I'm not sure where the word "almanac" comes from, just as I'm not sure where Rick Perry is coming from, although I know where he will be on Inauguration Day 2013.
And by this time next year, shortly after the election, I'll be able to tell what the moon will look like on Inauguration Day night, that moon at which Messrs Perry, Gingrich, Cain, Romney, Huntsman and Madame Bachmann will be baying. That's because I am a big fan of almanacs of all sorts.
As a kid, before there was an internet, I would wile away many happy hours sitting in my hollow tree, reading the World Book, the dictionary, and various almanacs. Almanacs come out in the fall of every year, and they are little soft-bound volumes containing information on the phases of the moon, tide tables, planting dates for farmers and gardeners, and fascinating little articles with tips on how to clean any stain with baking soda and vinegar. I always make sure to ask Santa to bring me the Hagerstown Almanac and the Old Farmers' Almanac, and then there is the one I get free for nothing from the Johnson Funeral Home on Loch Raven Boulevard. They call that one the Farmers' Almanac, so I guess one can be of any age to enjoy it.
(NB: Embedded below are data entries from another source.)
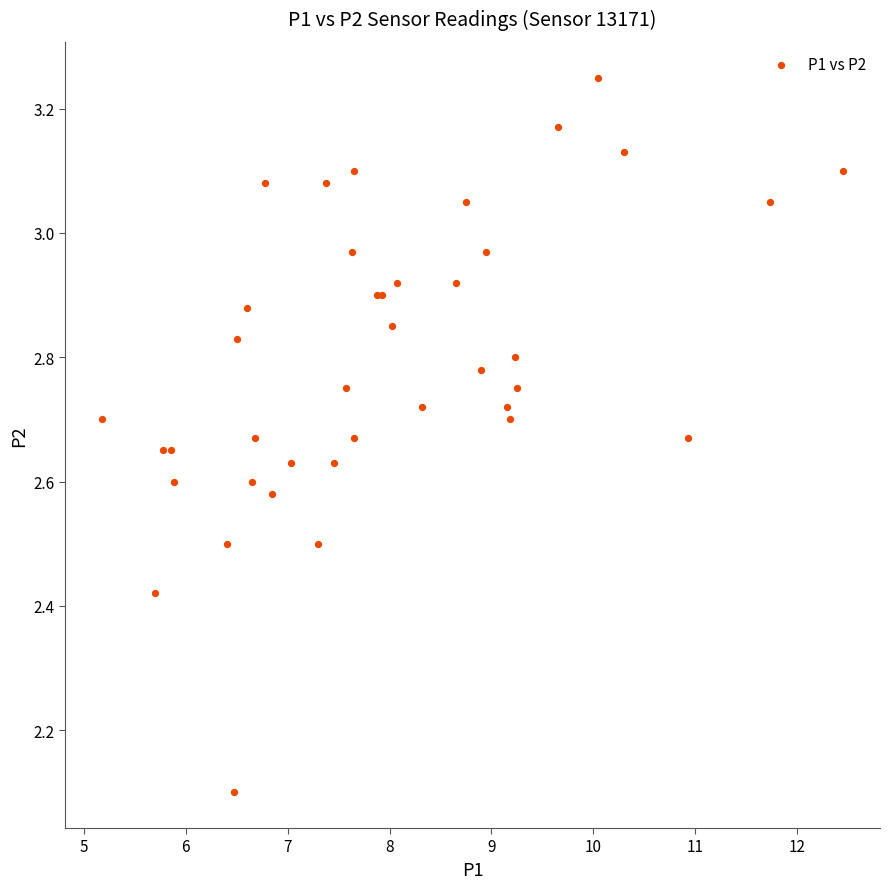

What Y value in the scatter plot is closest to 2?

2.1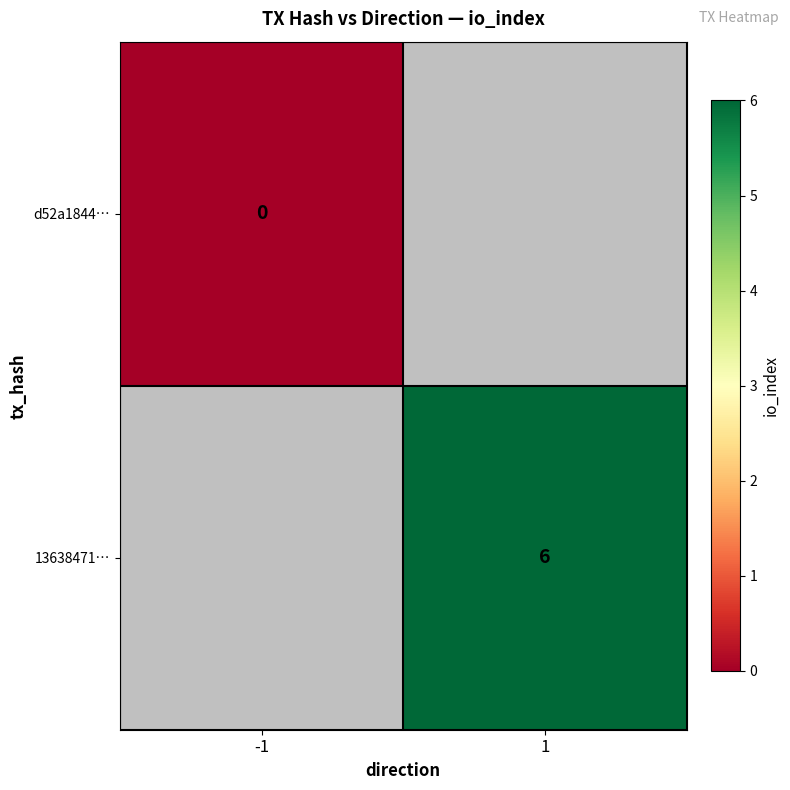

Which label corresponds to the largest value in the chart?

1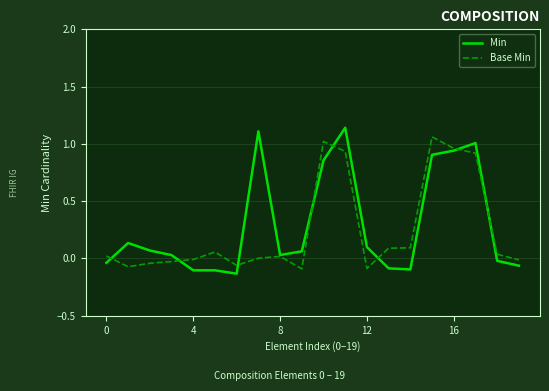

Which series has the largest range (max minus min)?

Min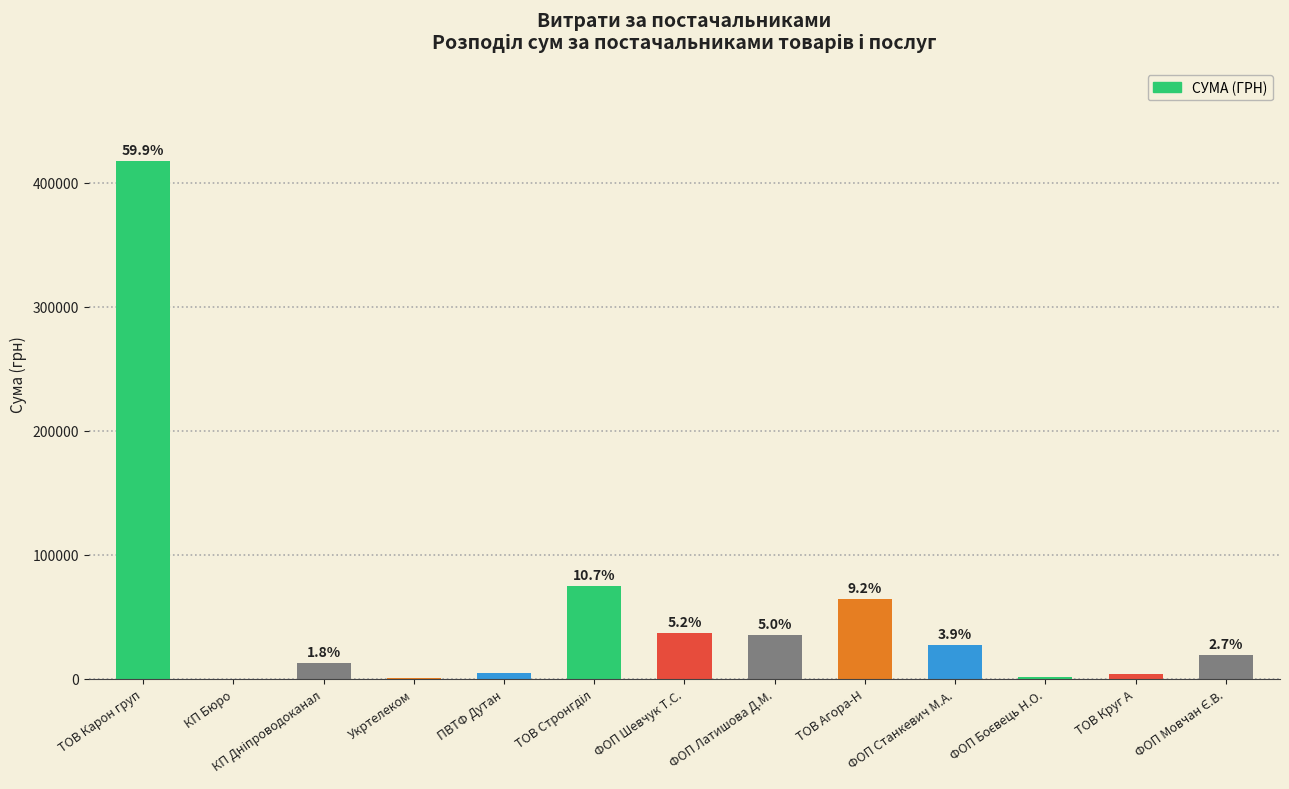

List the labels in order of value, largest first.

ТОВ Карон груп, ТОВ Стронгділ, ТОВ Агора-Н, ФОП Шевчук Т.С., ФОП Латишова Д.М., ФОП Станкевич М.А., ФОП Мовчан Є.В., КП Дніпроводоканал, ПВТФ Дутан, ТОВ Круг А, ФОП Боєвець Н.О., Укртелеком, КП Бюро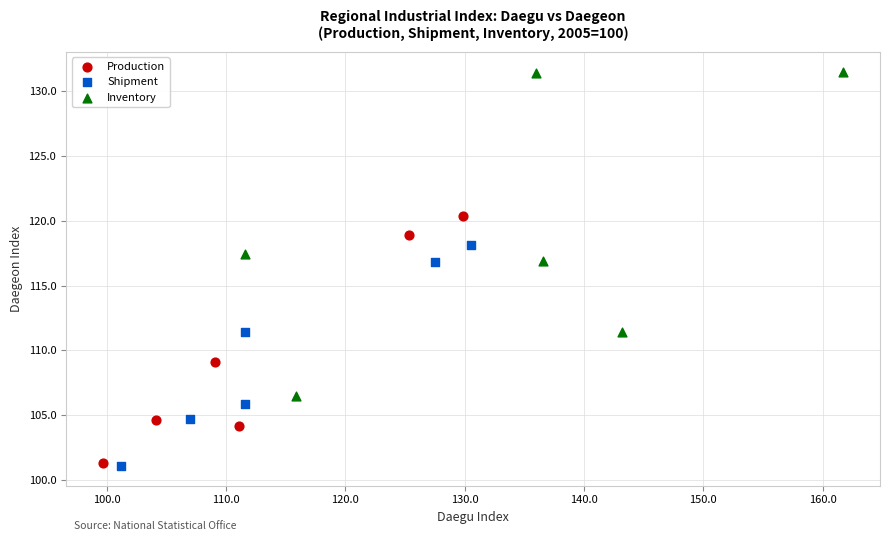

Which series reaches the maximum Y coordinate?

Inventory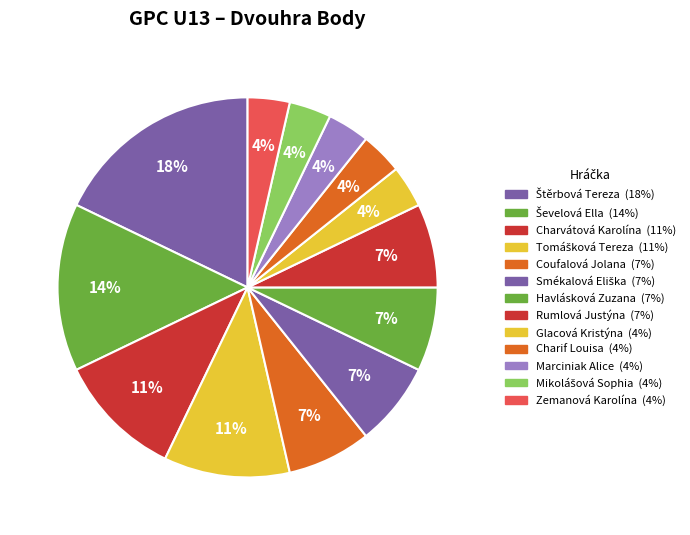

To the nearest percent, what is the difference between the largest and smallest slice percentages?

14%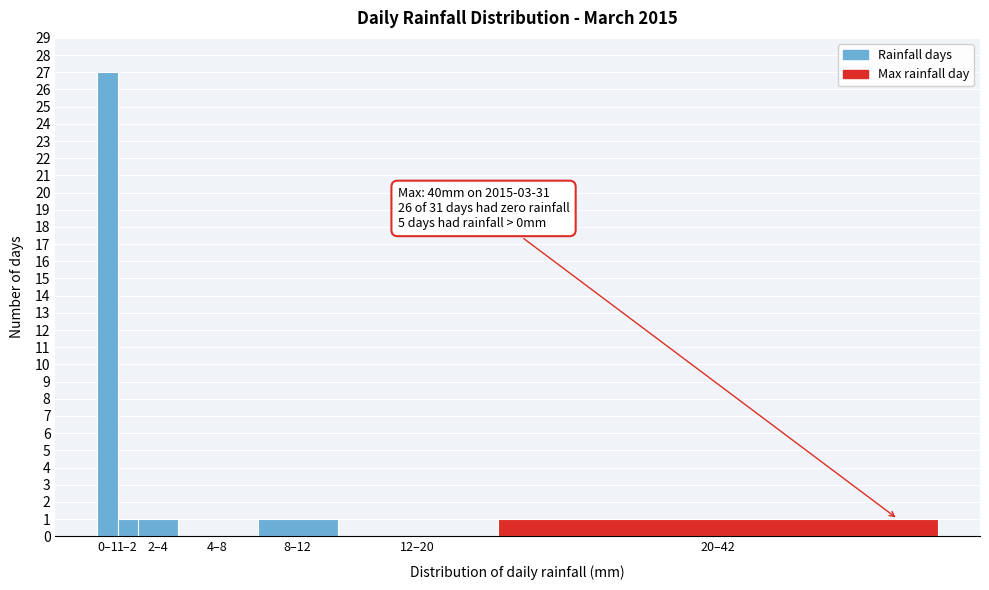

Reading left to right, what are all the values shown in this chart?

0–1=27	1–2=1	2–4=1	4–8=0	8–12=1	12–20=0	20–42=1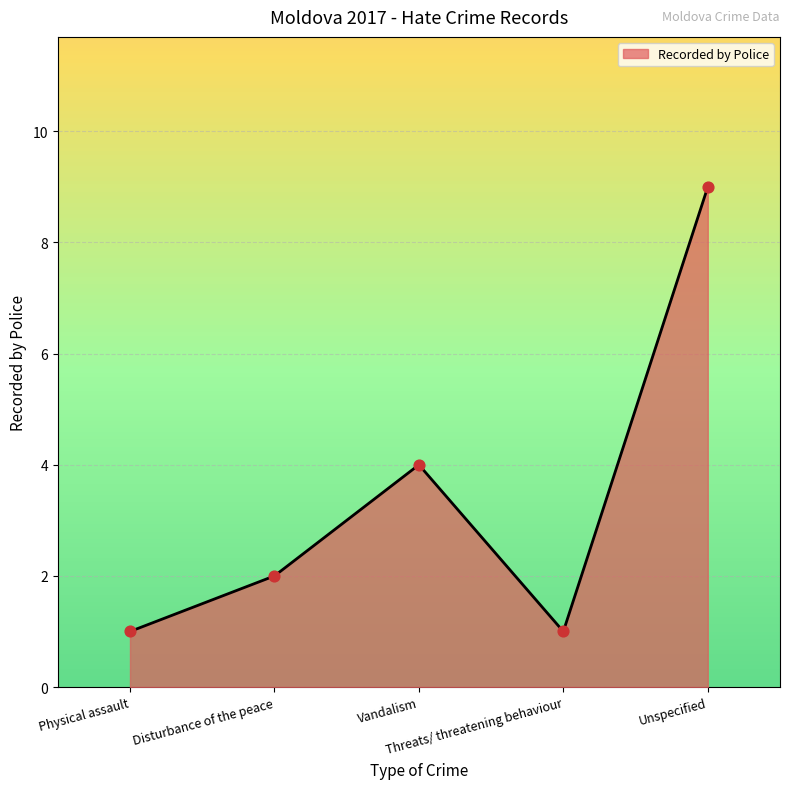

Between Disturbance of the peace and Unspecified, which is larger?

Unspecified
A lot of us old timers used to keep the Almanacs hanging on twine near the phone, in case we suddenly needed to find out if there would be a full moon right after St Swithin's Day, but now, with more people using a cordless phone, or just a cell, I guess we need to find a web-based version. I don't know if it would be as cool to thumb through a tiny Android almanac, though.
There are also the big jumbo almanacs - the Information Please Almanac, the World Almanac, the New York Times publishes one. These are walloping hearty meatloaf-sized books, full of information. Suppose the dinnertime conversation over at your house turns to the which countries are the greatest importers of Retsyn®, the golden chemical which cures stankbreath. Or, say, someone is interested in knowing what is the state flower of Alabama (the camellia), the real name of Red Buttons (Aaron Chwatt) or what the flag of Moldova looks like, this is the place to turn.
Even in the faraway Retsyn fields of Moldova, the world is a better-informed place because of almanacs. Here we see some happy Moldovan farmers, preparing for the annual Harvest Festival. The guy in the middle - what's he holding? Why, an almanac, what else!